Kenley Jansen of the Los Angeles Dodgers celebrates with Clayton Kershaw, Max Scherzer and Walker Buehler after defeating the Pittsburgh Pirates 4-3 during the ninth inning at Dodger Stadium on August 17, 2021 in Los Angeles, California. Photo by Michael Owens/Getty Images

We are less than two months away from the 2021 World Series. It feels like the regular season has flown by, and the Fall Classic will arrive in a blink, so you might as well start preparing now. Let’s take a look at the most likely World Series matchups, according to DraftKings Sportsbook as we enter the final full month of the season.

Houston Astros vs. Los Angeles Dodgers +675
Chicago White Sox vs. Los Angeles Dodgers +850
Tampa Bay Rays vs. Los Angeles Dodgers +1100
New York Yankees vs. Los Angeles Dodgers +1100
Houston Astros vs. Milwaukee Brewers +1200

It makes me chuckle that a team which may not win its division is viewed so favorably to win the pennant. Of course, it’s all understandable; the Dodgers’ lineup is so deep, Cody Bellinger is commonly batting eighth. I know he’s had a dreadful season, but the threat he provides that far down in the lineup is hard to match. L.A. can go with Max Scherzer, Walker Buehler and Julio Urias in the first three games of a series. The bullpen has been a little sketchy, but if Kenley Jansen is right, this team appears to be unbeatable in a short series.

I see the Astros and the White Sox as equals, so I would take the White Sox vs. the Dodgers as my favorite bet here thanks to the greater payout. I’m not worried about Chicago’s lineup being too right-handed; just give me a team that has a bunch of boppers, and the White Sox definitely check that box. The Astros’ offense, which is second in MLB in runs scored, is better overall, but the gap there isn’t as wide as it is with the starting rotations; the White Sox have the clear edge there. Houston’s starting staff has a little more depth, but Lance Lynn, Lucas Giolito, Dylan Cease and Carlos Rodon are collectively better than what the Astros offer.

Things haven’t worked out very well for the White Sox bullpen ever since Craig Kimbrel came to town — he has allowed nine earned runs in 11.1 innings with the south side of Chicago after giving up only two through 36.2 innings with the Cubs — but he, Michael Kopech and Liam Hendriks are a terrific trifecta in the final innings.

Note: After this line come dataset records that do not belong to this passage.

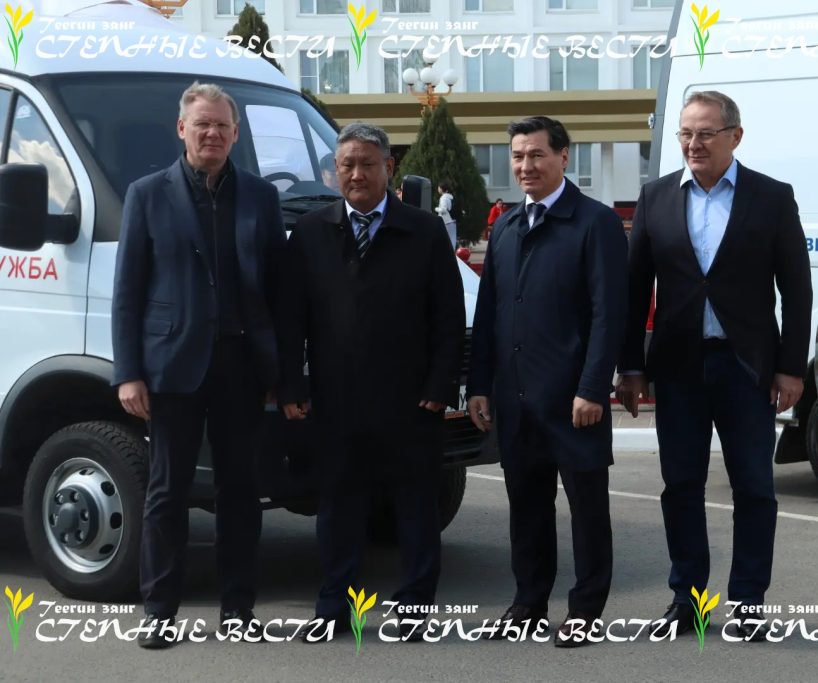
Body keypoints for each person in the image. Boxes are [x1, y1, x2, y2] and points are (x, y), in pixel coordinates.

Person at [616, 90, 812, 642]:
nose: (693, 144)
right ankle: (689, 600)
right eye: (686, 133)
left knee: (754, 488)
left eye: (705, 133)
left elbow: (797, 289)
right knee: (681, 485)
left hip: (746, 367)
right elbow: (635, 290)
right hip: (678, 367)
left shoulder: (771, 197)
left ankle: (749, 602)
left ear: (735, 137)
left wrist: (791, 368)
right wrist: (631, 366)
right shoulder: (656, 196)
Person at [111, 82, 286, 649]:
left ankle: (238, 610)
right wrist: (128, 372)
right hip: (172, 367)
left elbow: (278, 290)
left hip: (242, 366)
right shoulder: (147, 194)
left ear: (235, 134)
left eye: (222, 126)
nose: (212, 133)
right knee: (167, 492)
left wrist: (280, 370)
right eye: (202, 124)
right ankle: (160, 612)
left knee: (241, 492)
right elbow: (128, 293)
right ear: (182, 129)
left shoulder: (260, 196)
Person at [277, 123, 465, 644]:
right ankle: (333, 608)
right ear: (334, 173)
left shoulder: (424, 231)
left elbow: (448, 316)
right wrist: (291, 384)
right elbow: (291, 318)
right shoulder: (311, 232)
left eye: (367, 164)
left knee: (415, 508)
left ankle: (414, 609)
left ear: (389, 168)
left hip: (412, 399)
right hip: (336, 399)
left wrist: (441, 385)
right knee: (338, 508)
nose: (356, 174)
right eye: (347, 165)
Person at [467, 116, 627, 648]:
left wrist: (592, 387)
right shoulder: (506, 226)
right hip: (515, 397)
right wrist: (480, 384)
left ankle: (585, 610)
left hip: (573, 399)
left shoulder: (595, 223)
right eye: (517, 156)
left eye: (536, 154)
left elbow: (609, 314)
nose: (525, 166)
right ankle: (528, 604)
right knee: (527, 508)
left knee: (587, 511)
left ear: (563, 156)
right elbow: (489, 313)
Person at [435, 180, 457, 249]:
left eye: (439, 187)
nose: (438, 189)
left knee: (445, 240)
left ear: (441, 189)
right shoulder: (451, 197)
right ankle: (452, 253)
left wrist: (436, 209)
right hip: (452, 220)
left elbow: (443, 210)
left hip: (446, 221)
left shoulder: (443, 198)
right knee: (452, 239)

If I had to choose a dark horse matchup, I’d look at White Sox-Brewers at +1600. Obviously, this would take a pretty big upset in the NLCS, but there is definitely a scenario where Corbin Burnes, Brandon Woodruff and Freddy Peralta simply shut down L.A. while Milwaukee’s hit-or-miss offense provides just enough support and the Devin Williams-Josh Hader combo at the back end seals three or four nail-biters. Even though the San Francisco Giants have the best record in the NL entering September, the Milwaukee Brewers are built better to take down the Dodgers in a short series because of their possibly dominant rotation.

By the way, the odds that the Rays and the Giants, the team with the best record in the AL and the NL respectively, meet in the World Series is set at +2500. I can’t consider the Rays to be a true pennant threat with ace Tyler Glasnow done for the year.